○慢性の痛み対策について(概要)
http://www.mhlw.go.jp/stf/houdou/2r9852000000ro8f-att/2r9852000000roa5.pdf
『今後の慢性の痛み対策について(提言)』より抜粋
1.慢性の痛みに関する現状
・痛みは主観的な体験の表現であるために、客観的な評価が困難であり、標準的な評価法や診断法が未確立であるうえ、診療体制も十分整っていない。
・慢性の痛みは患者の生活の質を著しく低下させ、就労困難を招く等、社会的損失が大きいとされる。
・受療頻度の高い上位5疾病に腰痛症、肩こり症が含まれ、頻度の高い自覚症状の上位には、各部位の痛みが多い(平成19年国民生活基礎調査より)。
2.慢性の痛みの医療を取り巻く課題
(1)痛みを対象とした医療体制
・治療に抵抗性をしめす慢性の痛みの診療に対して、必ずしも適切な治療が選択されているとは言い難い。
・痛みを専門とする診療体制や、そのために必要な制度、人材育成・教育体制も十分
に整備されていない。
(2)痛みに関する正しい情報の提供
・慢性の痛みに関する診断、治療法等の情報が科学的根拠に基いて整理されていない。
・専門医師、一般医師、医療従事者、患者において、痛みやその診療に対する共通した認識がもたれていない。
(3)難治性の痛みへの対策
・難治性の痛みには、様々な疾患による痛みが存在するが、病態が十分に解明されていないために、診断や治療が困難である。
(4)臨床現場における問題点の解消
・諸外国において有効性が確立されているが、国内では適応がないために保険適用されていない薬剤が多いとの指摘がある。

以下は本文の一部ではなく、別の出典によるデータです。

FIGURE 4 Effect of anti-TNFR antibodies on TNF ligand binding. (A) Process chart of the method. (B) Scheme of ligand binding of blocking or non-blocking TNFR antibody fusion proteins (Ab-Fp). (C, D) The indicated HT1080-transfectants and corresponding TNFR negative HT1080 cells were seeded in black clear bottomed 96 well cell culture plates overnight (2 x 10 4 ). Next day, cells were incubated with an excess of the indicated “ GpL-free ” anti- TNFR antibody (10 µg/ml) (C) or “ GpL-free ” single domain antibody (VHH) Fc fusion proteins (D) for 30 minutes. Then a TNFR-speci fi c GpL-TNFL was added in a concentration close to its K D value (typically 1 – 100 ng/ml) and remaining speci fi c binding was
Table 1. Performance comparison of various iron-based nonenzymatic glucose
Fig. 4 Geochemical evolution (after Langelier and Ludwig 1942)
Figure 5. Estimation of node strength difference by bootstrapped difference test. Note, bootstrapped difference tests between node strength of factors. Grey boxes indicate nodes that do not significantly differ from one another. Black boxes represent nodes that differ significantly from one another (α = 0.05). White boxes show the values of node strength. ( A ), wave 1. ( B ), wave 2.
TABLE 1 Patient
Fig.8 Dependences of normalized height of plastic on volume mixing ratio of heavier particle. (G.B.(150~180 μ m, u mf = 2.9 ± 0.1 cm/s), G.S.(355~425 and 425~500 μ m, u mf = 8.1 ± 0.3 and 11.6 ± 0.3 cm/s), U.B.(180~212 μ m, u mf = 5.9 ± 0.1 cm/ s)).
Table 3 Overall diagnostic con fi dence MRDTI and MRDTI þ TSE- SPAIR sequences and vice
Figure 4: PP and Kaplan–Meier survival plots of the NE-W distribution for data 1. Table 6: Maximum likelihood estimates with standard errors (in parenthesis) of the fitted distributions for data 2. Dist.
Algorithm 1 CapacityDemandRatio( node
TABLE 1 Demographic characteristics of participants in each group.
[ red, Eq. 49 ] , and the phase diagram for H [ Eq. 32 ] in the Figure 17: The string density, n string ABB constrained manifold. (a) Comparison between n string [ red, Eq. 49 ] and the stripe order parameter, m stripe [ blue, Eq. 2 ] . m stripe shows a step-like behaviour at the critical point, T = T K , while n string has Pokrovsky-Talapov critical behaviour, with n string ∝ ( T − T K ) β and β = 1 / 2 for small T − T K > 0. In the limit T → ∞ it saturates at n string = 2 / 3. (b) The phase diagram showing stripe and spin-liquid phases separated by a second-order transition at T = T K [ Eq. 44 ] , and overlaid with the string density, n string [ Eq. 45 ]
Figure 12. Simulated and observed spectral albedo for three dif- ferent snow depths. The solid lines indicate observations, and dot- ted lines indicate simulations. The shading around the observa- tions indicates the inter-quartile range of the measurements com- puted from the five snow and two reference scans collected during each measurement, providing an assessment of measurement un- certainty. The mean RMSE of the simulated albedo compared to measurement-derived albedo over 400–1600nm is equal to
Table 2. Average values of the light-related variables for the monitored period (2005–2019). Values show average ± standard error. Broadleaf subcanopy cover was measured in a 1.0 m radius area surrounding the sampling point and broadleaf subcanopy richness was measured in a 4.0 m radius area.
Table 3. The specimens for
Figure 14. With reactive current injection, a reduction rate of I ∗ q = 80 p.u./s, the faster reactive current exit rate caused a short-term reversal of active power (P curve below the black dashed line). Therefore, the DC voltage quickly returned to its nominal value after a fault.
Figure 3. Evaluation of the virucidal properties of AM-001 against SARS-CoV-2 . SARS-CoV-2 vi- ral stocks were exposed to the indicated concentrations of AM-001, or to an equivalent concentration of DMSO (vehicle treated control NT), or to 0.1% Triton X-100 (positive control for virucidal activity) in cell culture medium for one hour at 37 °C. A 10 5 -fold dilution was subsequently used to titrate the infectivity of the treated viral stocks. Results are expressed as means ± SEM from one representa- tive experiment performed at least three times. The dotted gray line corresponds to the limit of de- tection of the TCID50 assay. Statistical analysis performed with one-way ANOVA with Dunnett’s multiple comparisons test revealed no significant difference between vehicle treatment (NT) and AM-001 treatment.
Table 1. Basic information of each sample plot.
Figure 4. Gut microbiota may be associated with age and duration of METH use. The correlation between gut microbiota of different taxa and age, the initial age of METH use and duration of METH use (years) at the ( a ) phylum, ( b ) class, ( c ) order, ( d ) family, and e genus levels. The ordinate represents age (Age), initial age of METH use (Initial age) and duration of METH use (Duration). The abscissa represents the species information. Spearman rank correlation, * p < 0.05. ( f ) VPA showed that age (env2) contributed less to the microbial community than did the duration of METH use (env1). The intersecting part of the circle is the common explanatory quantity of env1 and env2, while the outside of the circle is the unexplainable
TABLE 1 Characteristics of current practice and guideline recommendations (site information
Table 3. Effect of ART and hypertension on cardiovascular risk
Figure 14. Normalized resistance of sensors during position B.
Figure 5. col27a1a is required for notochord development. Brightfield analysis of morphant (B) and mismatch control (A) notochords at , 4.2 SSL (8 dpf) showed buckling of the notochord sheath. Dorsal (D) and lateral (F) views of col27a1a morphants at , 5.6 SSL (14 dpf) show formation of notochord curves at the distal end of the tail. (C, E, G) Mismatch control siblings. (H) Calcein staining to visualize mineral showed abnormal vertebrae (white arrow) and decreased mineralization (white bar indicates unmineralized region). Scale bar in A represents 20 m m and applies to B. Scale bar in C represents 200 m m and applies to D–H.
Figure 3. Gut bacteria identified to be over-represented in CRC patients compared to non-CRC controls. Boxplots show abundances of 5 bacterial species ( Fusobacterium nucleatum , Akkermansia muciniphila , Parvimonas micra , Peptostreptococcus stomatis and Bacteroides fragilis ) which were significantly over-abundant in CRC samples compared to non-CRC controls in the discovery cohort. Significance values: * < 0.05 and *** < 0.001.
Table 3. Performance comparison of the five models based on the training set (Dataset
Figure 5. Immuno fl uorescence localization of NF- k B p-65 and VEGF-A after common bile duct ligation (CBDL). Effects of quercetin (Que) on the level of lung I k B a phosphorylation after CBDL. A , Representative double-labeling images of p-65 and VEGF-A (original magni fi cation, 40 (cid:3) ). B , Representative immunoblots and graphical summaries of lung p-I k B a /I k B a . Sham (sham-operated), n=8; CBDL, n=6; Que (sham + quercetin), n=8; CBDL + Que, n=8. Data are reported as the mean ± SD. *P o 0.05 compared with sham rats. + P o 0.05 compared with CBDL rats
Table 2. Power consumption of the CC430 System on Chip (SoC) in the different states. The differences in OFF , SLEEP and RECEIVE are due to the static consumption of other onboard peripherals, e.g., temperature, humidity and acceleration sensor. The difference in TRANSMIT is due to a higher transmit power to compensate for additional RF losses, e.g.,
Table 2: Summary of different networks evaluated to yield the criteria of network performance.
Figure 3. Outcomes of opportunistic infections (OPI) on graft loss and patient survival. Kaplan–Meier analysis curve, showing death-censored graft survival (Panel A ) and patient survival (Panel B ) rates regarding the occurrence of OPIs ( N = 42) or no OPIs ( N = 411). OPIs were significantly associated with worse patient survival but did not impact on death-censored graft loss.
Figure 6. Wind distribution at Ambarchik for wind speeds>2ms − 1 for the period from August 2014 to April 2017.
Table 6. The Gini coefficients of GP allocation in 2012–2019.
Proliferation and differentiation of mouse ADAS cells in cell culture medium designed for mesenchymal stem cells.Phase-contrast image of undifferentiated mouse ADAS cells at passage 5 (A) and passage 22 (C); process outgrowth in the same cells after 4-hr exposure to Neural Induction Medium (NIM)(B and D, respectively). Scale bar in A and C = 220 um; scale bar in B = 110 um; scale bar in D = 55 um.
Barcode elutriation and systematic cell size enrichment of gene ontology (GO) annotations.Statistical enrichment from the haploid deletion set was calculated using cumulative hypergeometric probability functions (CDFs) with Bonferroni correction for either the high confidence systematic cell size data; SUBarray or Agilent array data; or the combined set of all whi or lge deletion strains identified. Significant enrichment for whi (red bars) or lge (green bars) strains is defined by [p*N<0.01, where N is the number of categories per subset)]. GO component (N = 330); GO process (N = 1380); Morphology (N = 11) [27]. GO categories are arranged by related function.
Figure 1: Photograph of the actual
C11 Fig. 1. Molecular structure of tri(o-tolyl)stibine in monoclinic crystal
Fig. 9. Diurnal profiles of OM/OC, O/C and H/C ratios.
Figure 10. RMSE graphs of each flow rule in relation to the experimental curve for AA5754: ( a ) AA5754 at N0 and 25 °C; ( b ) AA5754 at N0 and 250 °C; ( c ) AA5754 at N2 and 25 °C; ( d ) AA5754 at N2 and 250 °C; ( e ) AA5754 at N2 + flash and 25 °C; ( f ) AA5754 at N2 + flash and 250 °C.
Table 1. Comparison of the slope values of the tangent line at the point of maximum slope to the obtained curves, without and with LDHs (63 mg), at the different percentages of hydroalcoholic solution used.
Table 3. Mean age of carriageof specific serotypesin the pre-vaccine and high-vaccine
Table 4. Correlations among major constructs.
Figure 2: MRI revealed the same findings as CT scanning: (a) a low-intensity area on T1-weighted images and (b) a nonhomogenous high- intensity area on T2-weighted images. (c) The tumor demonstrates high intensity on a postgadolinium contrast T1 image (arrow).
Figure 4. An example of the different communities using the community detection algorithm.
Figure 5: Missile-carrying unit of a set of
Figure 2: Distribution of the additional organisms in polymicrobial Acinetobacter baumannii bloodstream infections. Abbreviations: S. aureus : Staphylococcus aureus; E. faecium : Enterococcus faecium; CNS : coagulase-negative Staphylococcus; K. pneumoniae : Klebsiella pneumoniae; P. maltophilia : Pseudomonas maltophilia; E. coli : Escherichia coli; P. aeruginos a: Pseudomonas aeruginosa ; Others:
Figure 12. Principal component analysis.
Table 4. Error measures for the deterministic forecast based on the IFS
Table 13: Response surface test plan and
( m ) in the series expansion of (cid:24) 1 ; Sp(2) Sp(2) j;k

・有効性が乏しいとされる従来通りの鎮痛薬投与などによる治療が、今でも実施されているとの報告がある。
3.今後、必要とされる対策
(1)医療体制の構築
・ガイドラインの作成等による、一般医や専門医の痛みに対する診療レベルの向上。
・関係する診療各科、各職種が連携して治療に当たるチーム医療の形成。
・医療従事者の役割分担や連携方法の明確化と育成。
(2)教育、普及・啓発
・医療者の育成(医師、看護師、介護士等)。
・患者の慢性の痛みの受容。
・患者の周りにいる一般の国民への啓発。
(3)情報提供、相談体制
・痛みに関する情報を科学的根拠に基いて整理し、最新の正確な情報を発信。
・社会全体で痛みに向き合うような働きかけ。
(4)調査・研究
・慢性の痛みの頻度、その種類、現行の対応、治療の有効性等の現状把握。
・痛みの評価法やチーム医療を行ううえで有用となる手法の開発。
・難治性の痛みの病態解明・診断方法の開発。
・新規治療薬や治療法の開発。
・治療ガイドライン等の策定、教育資材の開発。